ここまで来ると、おそらく引き返せなくなるでしょう。神は、愛なるお方ですが、同時に義なるお方です。神の慈愛と峻厳を忘れてはなりません(ローマ11・22)。
ですから、コリント教会のある男性は姦淫の罪から離れることができなくて、もはや引き返せなくなっていました。そこで……、
「あなたがたが集まったときに、私も、霊においてともにおり、私たちの主イエスの権能をもって、このような者をサタンに引き渡したのです。それは彼の肉が滅ぼされるためですが、それによって彼の霊が主の日に救われるためです。」(Ⅰコリ5・4~5)

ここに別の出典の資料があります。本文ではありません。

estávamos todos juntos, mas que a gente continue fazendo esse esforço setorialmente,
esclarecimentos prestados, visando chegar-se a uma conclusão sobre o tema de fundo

これ以上、肉体によって悪をなすよりは、肉体が朽ちることによって悪を積み重ねないようにさせ、その霊は救いを受けるようにしたというのです。
本来なら、神の栄光のために肉体を用いるべきですが、罪のために肉体を用いてしまうことは残念なことです。でも、その人の霊は主イエスにあって救われます。ただし、救われているものの〝恥ずかしい救い〟です。
このように、悪に身をまかせてはなりません。
(2)妻イゼベルの存在
イゼベルはシドンの王エテバアルの娘で、熱心なバアル信者でした。ですから、アハブはバアル宗教の女宣教師と結婚したようなものです。アハブは、妻の影響を受けて、彼もバアルの神を拝み、主なる神に敵対するようになったのです。
妻の影響力は大きいです。夫が妻に及ぼす影響力の比になりません。だからこそ、妻のために祈らなければなりません。私たちが霊的生活に成功するためには、妻の助けが必要です。妻は神が用意なさった「助け手」だからです。

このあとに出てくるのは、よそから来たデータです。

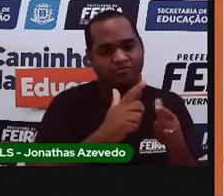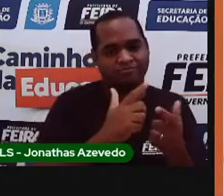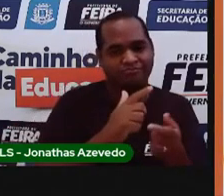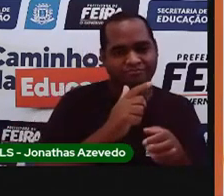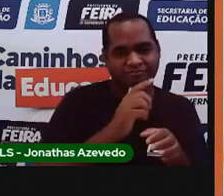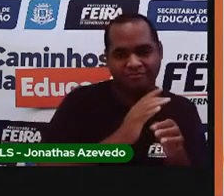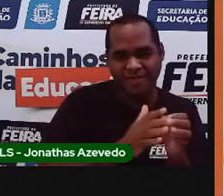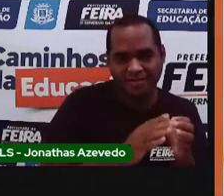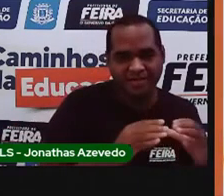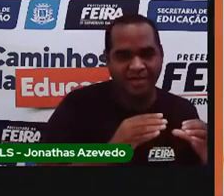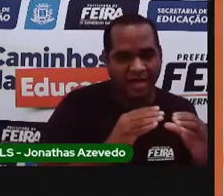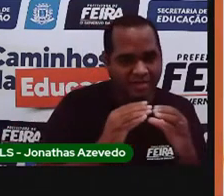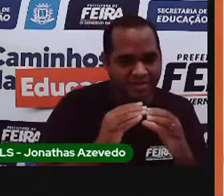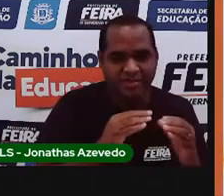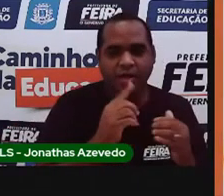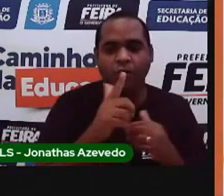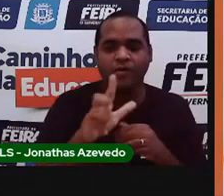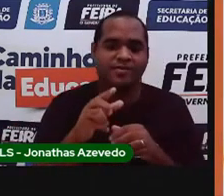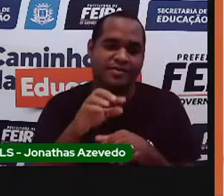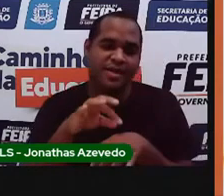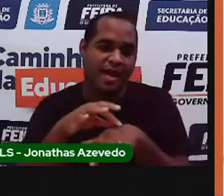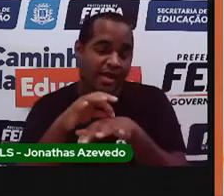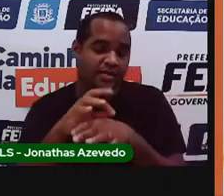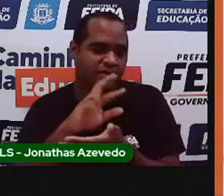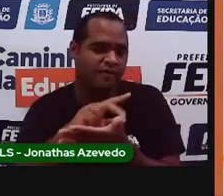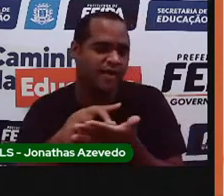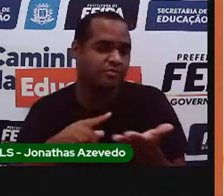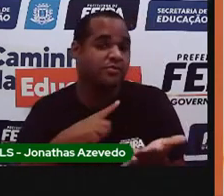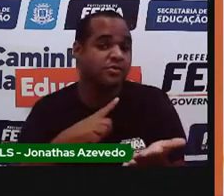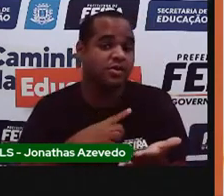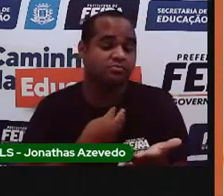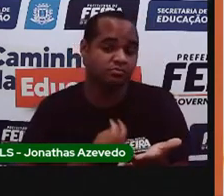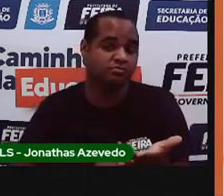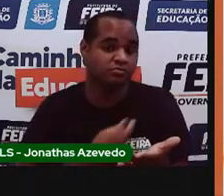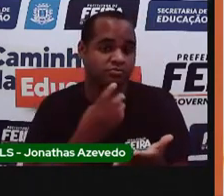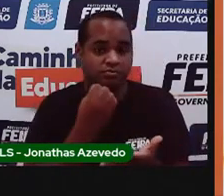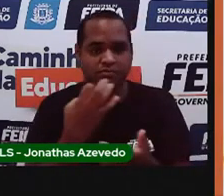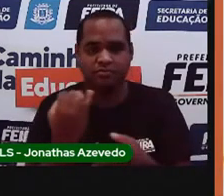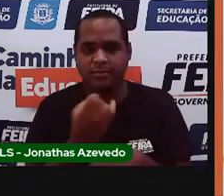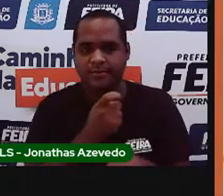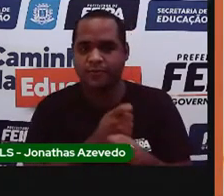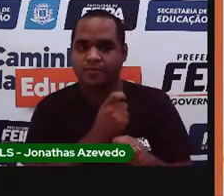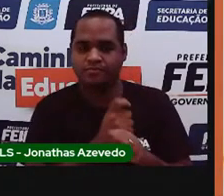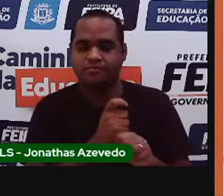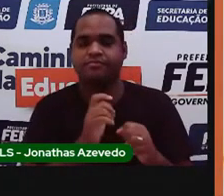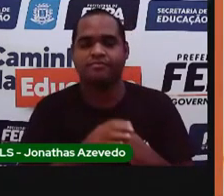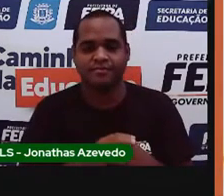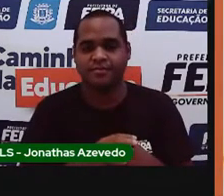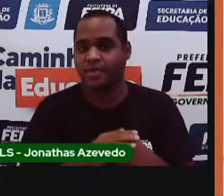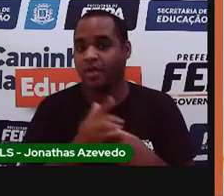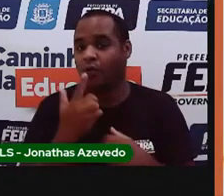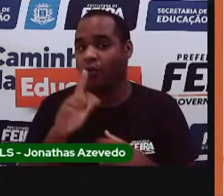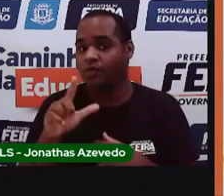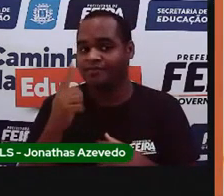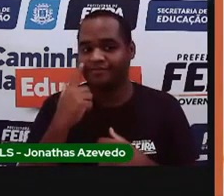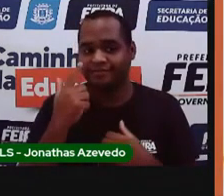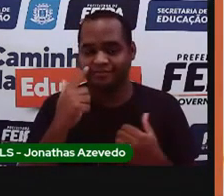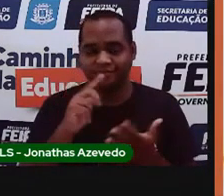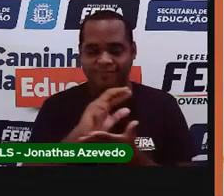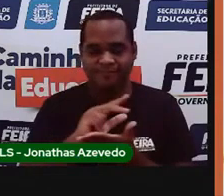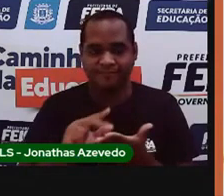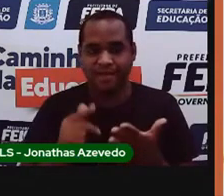carnes também estão na forma sólida. E agora nós vamos ver como nós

そのような助け手は妻だけではありません。信仰の友もまた大切な助け手です。このような助け手のために祈らなければなりません。
神が、アダムに「助け手」としてイブを与えたように、私たちには、霊的生活のための助け手が必要です。また、私が助け手となる必要があります。どのような助け手と出会うのか、あるいは助け手となるのかが、人生を決定づけます。
アナニヤとサッピラのような罪をおかすための助け手ではなく、霊的成長のための助け手となれますように……。